Exploiting Who? Fred Williamson’s Revolutionary Heroes in 1970s Blaxploitation Film

Date Film Time
10/13 Three The Hard Way FREE 7 pm
10/14 Bucktown FREE 7 pm
Join us for this celebration of the many talents of Northwestern University alumnus Fred Williamson, who will be in attendance to introduce and discuss two of his greatest starring roles. A professional football player-turned-actor/filmmaker, Williamson is one of the most iconic directors and stars of 1970s black action films (commonly referred to as “Blaxploitation” a term which Williamson amongst others believes was coined to discredit the films). Fred Williamson had three rules for Hollywood executives: he doesn’t die, he wins every fight, and he gets the girl in the end… if he wants her. Williamson created and preserved his on-screen persona from the ghettoized roles for black men that plagued Hollywood pre-1970. The rise of black films in the 1970s provided opportunities to present black culture in a new way. Williamson played heroes who work outside of the law (the power of the oppressors) to fight for the oppressed. There is a revolutionary spirit to these films. Racism and corruption (behind desks or badges) are the villains in 1974’s Three The Hard Way and 1975’s Bucktown. Though the films simplify these systemic problems into “flesh and blood” bad guys who can be fought and killed, there is something to be said for the boldness of presenting these social issues to a mainstream audience and the impact of creating black heroes who overcome this symbolic oppression. In 2016, over 40 years after both films were originally released, their representation of systemic racism and oppression is depressingly just as relevant and resonant. But these films are important for the same reason they were then: they propagate a call to action and, as Williamson recognized, because it is refreshing to see the heroes win.

Three The Hard Way

Thursday, October 13, 2016 7:00 PM FREE
(Gordon Parks, Jr., 1974, USA, 16mm, 105 min.)

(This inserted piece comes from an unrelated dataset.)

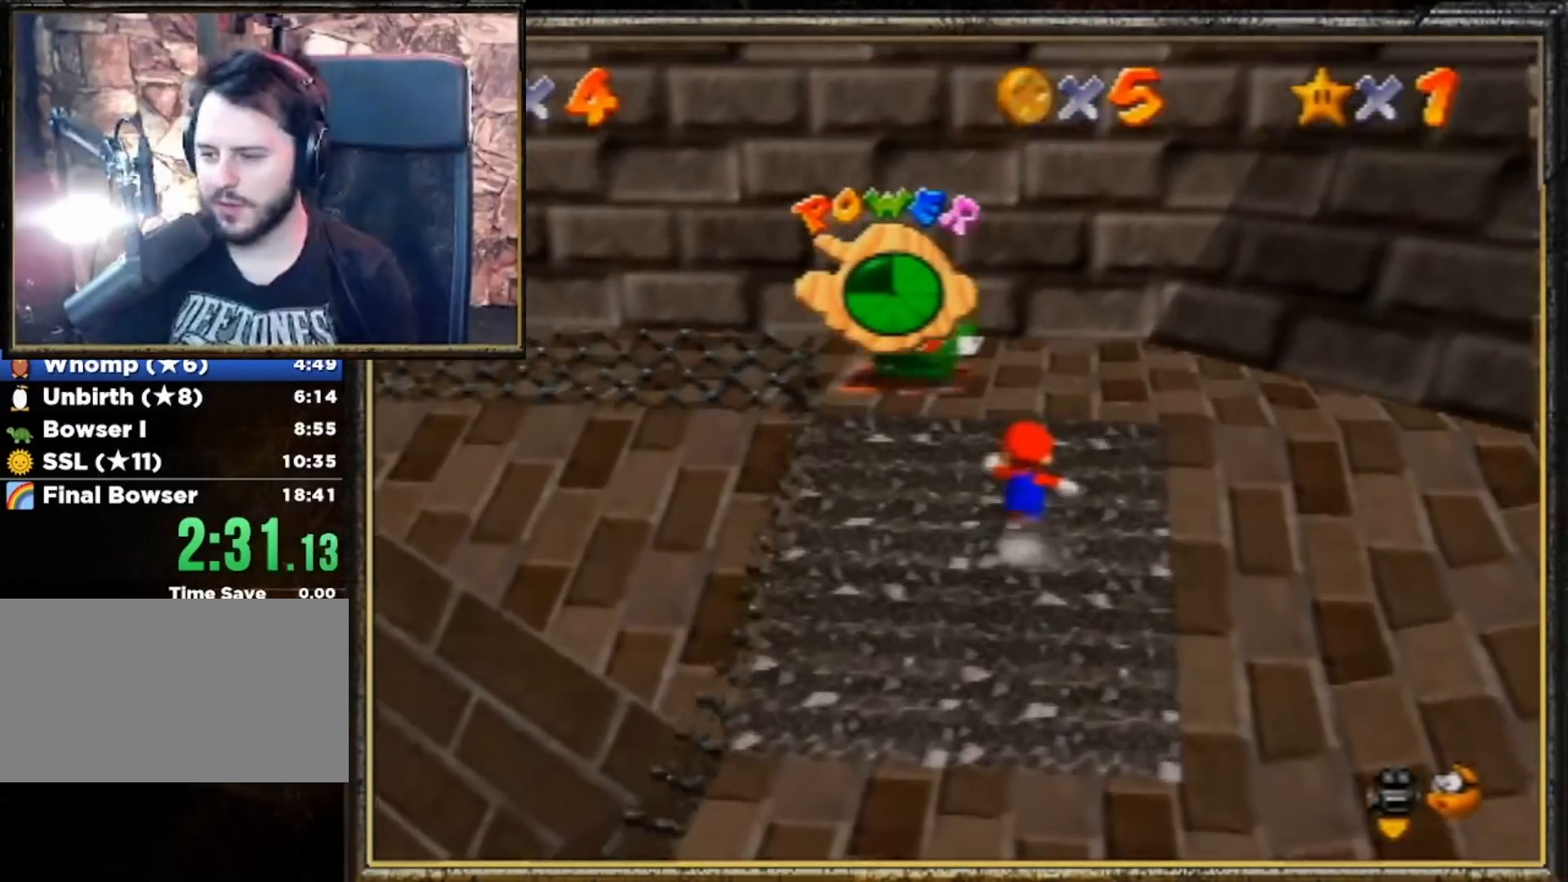
{"buttons": [], "left_stick": "up-right", "events": [[267, "left_stick", "up-right"]]}
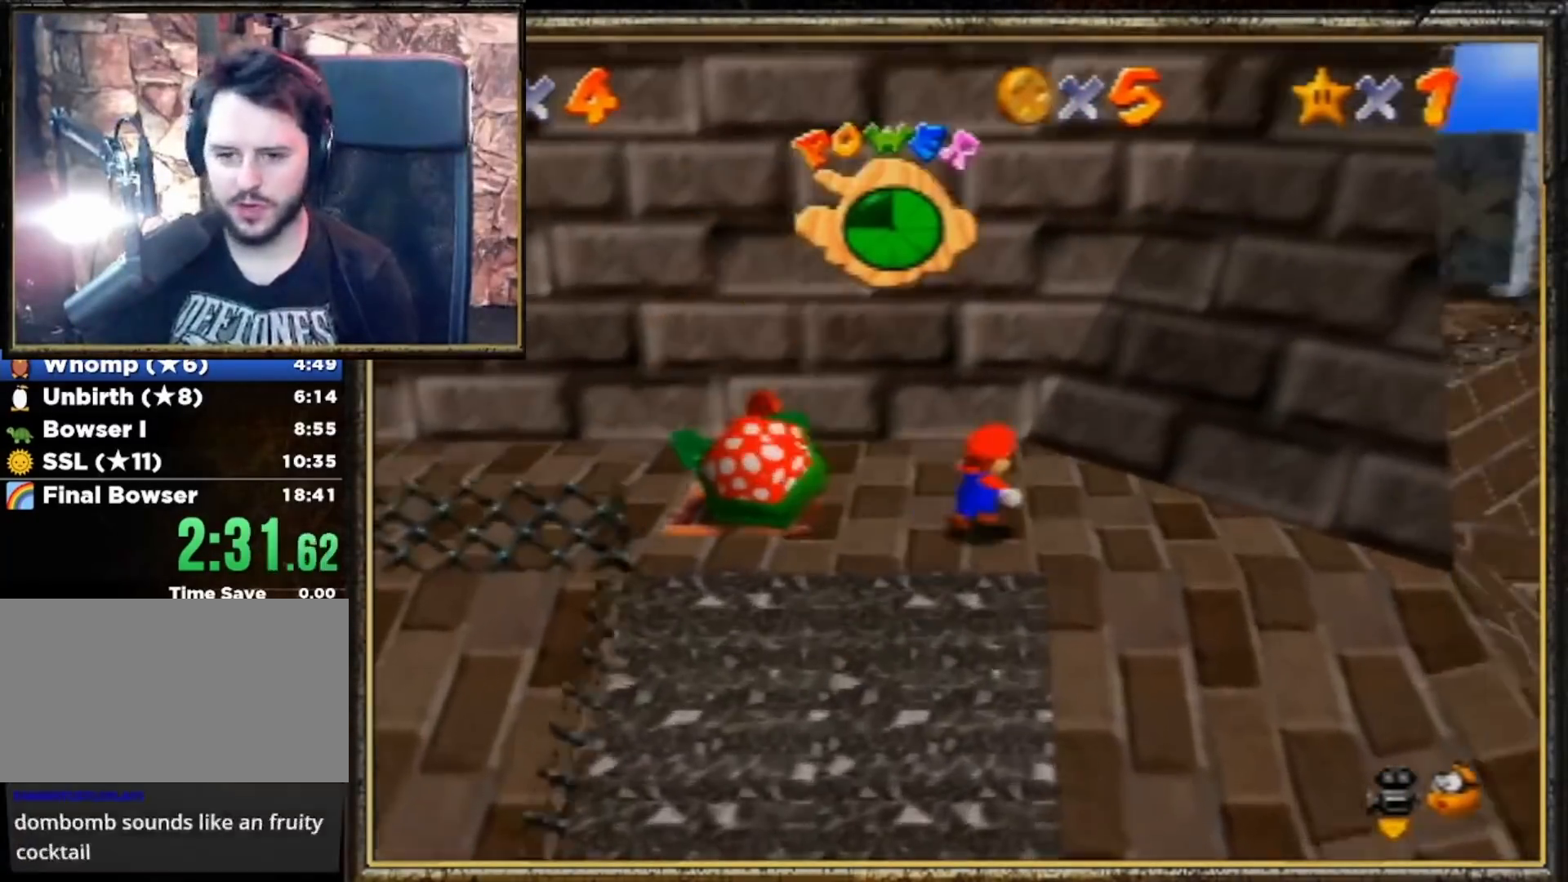
{"buttons": [], "left_stick": "center", "events": [[100, "left_stick", "down-right"], [233, "left_stick", "center"]]}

With its ensemble cast, non-stop action, and a storyline that has to be seen to be believed, Three The Hard Way is a high point for the Blaxploitation genre. Three friends (Williamson, Jim Brown, and Jim Kelly) team up to get to the bottom of a kidnapping. While investigating, the group uncovers a genocidal Neo-Nazi plot involving a specialized poison wiping out the black populations of Washington D.C., Los Angeles, and Detroit. Between this film and 1972’s Superfly, Parks Jr. made his own distinctive cinematic mark as a director, stepping out of his (photographer, writer, and Shaft director) father’s large shadow. The Impressions provide the soundtrack as well as make a cameo. Referred to as “The Big Three,” Williams, Brown and Kelly went on to team up in two other films, Take a Hard Ride and One Down, Two to Go.  

Williamson will be in attendance and in conversation with Professor Harvey Young following the screening.


Friday, October 14, 2016 7:00 PM FREE
(Arthur Marks, 1975, USA, 35mm, 94 min.)

Duke Johnson (Williamson) arrives in Bucktown for his recently deceased brother’s funeral and quickly discovers that the town is run by a racist police force that uses violence and murder as intimidation to extort money from local business. Duke calls for backup from old friends (including Thalmus Rasulala and Carl Weathers) and together they lead an all-out war against the corruption of the city. There is a strong link between the Blaxploitation and Western genres, and this is a prime example; a stranger rides into town and restores order. Williamson’s Duke is a revolutionary in contemporary America, fighting against the injustices of this microcosm of the United States.

Williamson will be in attendance and in conversation with Professor Harvey Young following the screening.